Ou seja, para o Tribunal Supremo, os dinheiros usados para o pagamento de luvas a favor de arguidos nacionais e estrangeiros eram dinheiros da Privinvest.
Mas, poucos meses depois, o TS (a mesma secção e os mesmos Juizes-Conselheiros, designadamente Luís Mondlane, Leonardo Simbine, António Namburete e Rafael Sebastião) abraçava outra narrativa, sem justificar a razão dessa mudança radical de interpretação.
Em Março de 2021, o Tribunal Supremo lavrou o despacho definitivo pronunciando 19 dos 20 arguidos. Seu relator foi o juiz Luís Mondlane. O Supremo confirmou as acusações de peculato para os arguidos Armando Ndambi Guebuza, Gregório Leão José, António Carlos do Rosário, Cipriano Sisínio Mutota, Maria Inês Moiane Dove e Manuel Renato Matusse (que haviam recorrido da acusação de primeira instância) e os arguidos Bruno Evans Tandane Langa, Teófilo Francisco Pedro Nhangumele e Ângela Dinis Buque Leão (que não recorreram da acusação).
Nos seus argumentos, o Supremo já não considera a Privinvest como dona do dinheiro do calote. E, em muitas das partes, nem menciona o nome Privinvest. Sobre o crime de peculato apontado a António Rosário, o TS diz que ele “apoderou-se de avultada quantia remetida pelo Banco Credit Suisse à Privinvest resultante do empréstimo contraído pela ProÍndicus, sendo servidor público, sabendo que tal dinheiro pertencia ao Estado e destinava-se à implementação do Projecto de Protecção da Zona Económica Exclusiva”.
E apontava que “Bruno Evans Tandane Langa, Teófilo Francisco Pedro Nhangumele e Armando Ndambi Guebuza quando se juntaram aos arguidos Gregório Leão José, António Carlos do Rosário e Cipriano Sisínio Mutota conheciam as funções públicas desempenhadas por estes”. Só por esse "conhecimento", Ndambi, Tandane e Nhangumele foram acusados de peculato.
Também Cipriano Mutota foi chamado a dar a mão a palmatória por peculato porque “apoderou-se de dinheiros pertencentes ao Estado, no montante de USD 980.000,00 (novecentos e oitenta mil dólares americanos)”. O despacho do Tribunal Supremo prossegue, na mesma senda de contraditória: "a matéria fáctica atribuída aos recorrentes Maria Inês Moiane Dove e Manuel Renato Matusse integra o crime de peculato que se consumou com o recebimento de valores provenientes dos empréstimos concedidos pelos bancos Credit Suisse e VTB Capital às empresas ProÍndicus, EMATUM e MAM, com garantia do Estado para implementação do Projecto de Protecção da ZEE”.

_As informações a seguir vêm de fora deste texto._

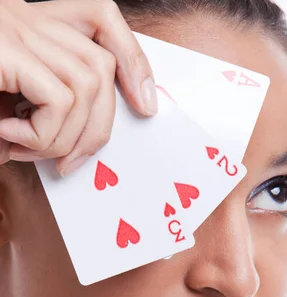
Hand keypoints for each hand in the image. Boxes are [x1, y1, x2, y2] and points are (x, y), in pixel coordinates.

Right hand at [0, 0, 157, 174]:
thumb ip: (41, 112)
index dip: (132, 58)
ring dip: (64, 136)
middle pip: (101, 63)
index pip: (99, 16)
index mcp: (32, 27)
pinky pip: (57, 100)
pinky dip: (41, 134)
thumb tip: (74, 150)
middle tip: (69, 164)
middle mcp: (26, 18)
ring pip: (86, 84)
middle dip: (99, 126)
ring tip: (28, 150)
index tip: (146, 106)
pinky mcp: (3, 47)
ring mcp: (14, 27)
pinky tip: (8, 135)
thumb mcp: (7, 103)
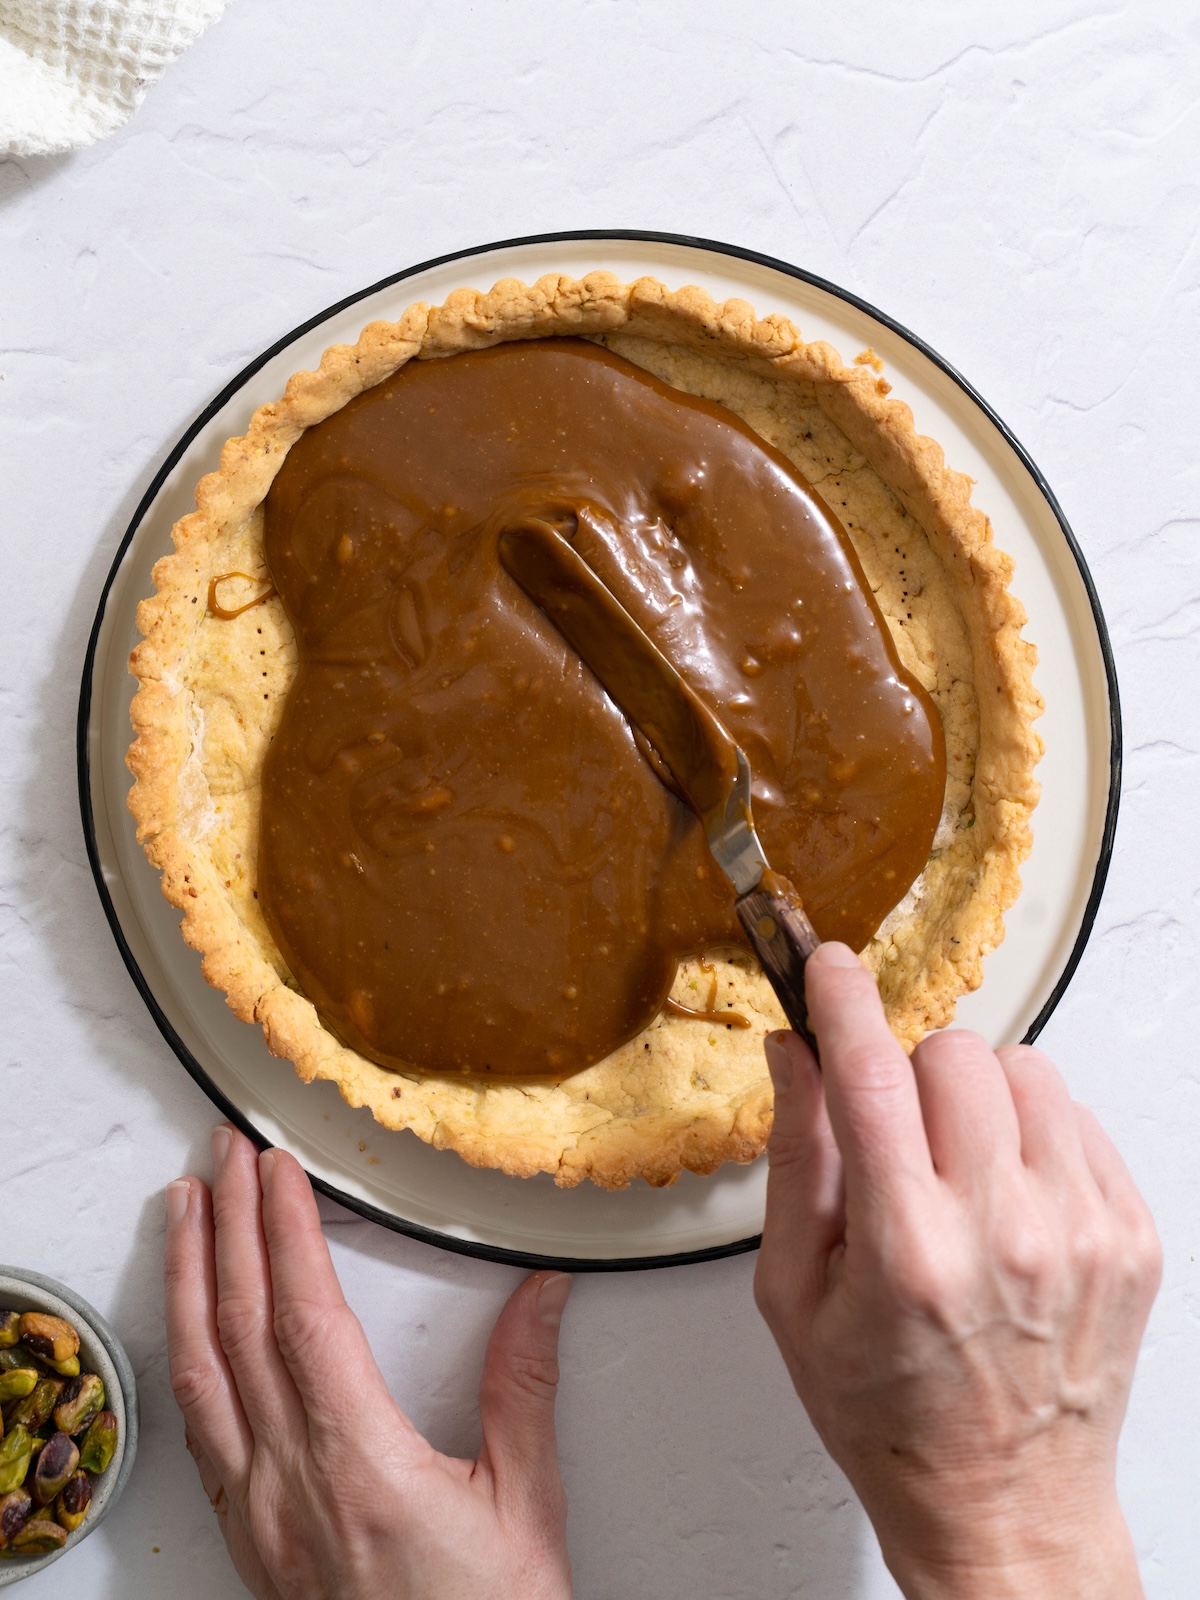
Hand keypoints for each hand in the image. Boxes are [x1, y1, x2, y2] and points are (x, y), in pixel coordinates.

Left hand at [164, 1126, 572, 1599]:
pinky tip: (189, 1325)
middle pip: (240, 1329)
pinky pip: (200, 1431)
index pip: (305, 1318)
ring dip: (187, 1281)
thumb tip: (542, 1294)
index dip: (284, 1232)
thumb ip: (524, 1389)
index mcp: (362, 1466)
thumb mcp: (525, 1506)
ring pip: (201, 1375)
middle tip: (223, 1156)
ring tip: (183, 1212)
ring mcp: (259, 1516)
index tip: (277, 1169)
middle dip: (226, 1228)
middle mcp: (292, 1486)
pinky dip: (187, 1356)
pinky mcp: (249, 1541)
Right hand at [754, 943, 1160, 1599]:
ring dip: (977, 1097)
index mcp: (907, 1251)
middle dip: (910, 1070)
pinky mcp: (1129, 1236)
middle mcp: (1006, 1233)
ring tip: (958, 1168)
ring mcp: (1081, 1232)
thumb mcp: (796, 1298)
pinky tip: (1007, 1198)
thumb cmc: (890, 1416)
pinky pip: (1078, 1118)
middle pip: (956, 1054)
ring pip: (1026, 1070)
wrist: (1006, 1510)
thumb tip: (796, 1054)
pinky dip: (1034, 1135)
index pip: (872, 1075)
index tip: (830, 967)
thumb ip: (796, 1160)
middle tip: (896, 1130)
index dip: (844, 999)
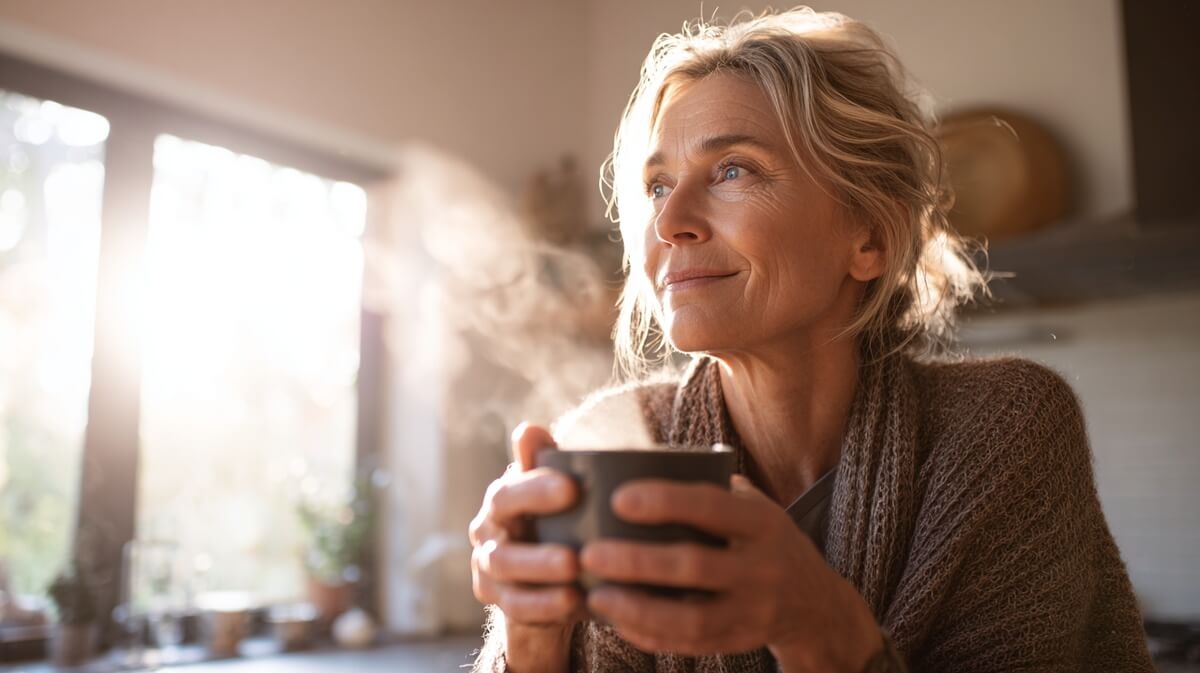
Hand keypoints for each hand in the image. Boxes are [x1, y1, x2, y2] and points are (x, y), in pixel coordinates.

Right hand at [468, 423, 581, 672]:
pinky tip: (573, 601)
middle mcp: (487, 532)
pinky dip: (543, 604)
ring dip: (539, 573)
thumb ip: (544, 463)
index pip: (508, 494)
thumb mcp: (559, 493)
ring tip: (575, 575)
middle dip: (537, 545)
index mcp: (502, 501)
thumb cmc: (560, 520)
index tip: (573, 488)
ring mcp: (488, 569)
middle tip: (575, 553)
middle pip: (502, 541)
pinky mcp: (497, 601)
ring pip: (505, 571)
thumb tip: (529, 429)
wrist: (552, 574)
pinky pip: (515, 606)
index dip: (535, 491)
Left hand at [579, 475, 881, 671]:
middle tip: (590, 552)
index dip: (666, 501)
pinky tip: (618, 619)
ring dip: (638, 607)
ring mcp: (753, 612)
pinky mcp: (740, 642)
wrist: (816, 603)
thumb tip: (639, 461)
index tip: (619, 499)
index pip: (712, 508)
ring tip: (597, 594)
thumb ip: (710, 489)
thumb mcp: (754, 508)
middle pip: (695, 566)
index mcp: (763, 523)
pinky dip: (651, 634)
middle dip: (637, 561)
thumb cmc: (764, 540)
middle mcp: (763, 568)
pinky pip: (690, 644)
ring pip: (691, 618)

Esta questão foi objecto de muita atenção nas alegacões dos advogados dos arguidos visados pelo crime no Tribunal. Aliás, a pronúncia acusou alguns arguidos desse crime de peculato quando eles nunca desempenharam funções no Estado e, mesmo que tivessem desempenhado essas funções, nunca lhes foi entregue pelo Estado, para sua guarda ou gestão, dinheiro ou propriedades públicas.
Recorde-se, a acusação dos arguidos usa a definição penal de peculato constante do artigo 514 do Código Penal 2014, que dispõe assim: comete o crime de peculato o “servidor público que em razão das suas funções tiver em seu poder, dinheiro, cheques, títulos de crédito, ou bens móveis ou imóveis pertencentes ao Estado ou autarquias locais ou entidade pública ou a pessoa colectiva ou privada ou a particulares, para guardar, despender ou administrar, ou lhes dar destino legal”. Com base nesta definição, alguns causídicos afirmam que o crime de peculato que é imputado aos principais arguidos do processo não tem uma razão de ser.
Refira-se que, de todas as acusações constantes nos autos, o peculato é o crime com a maior moldura penal. De 12 a 16 anos. (M.M.)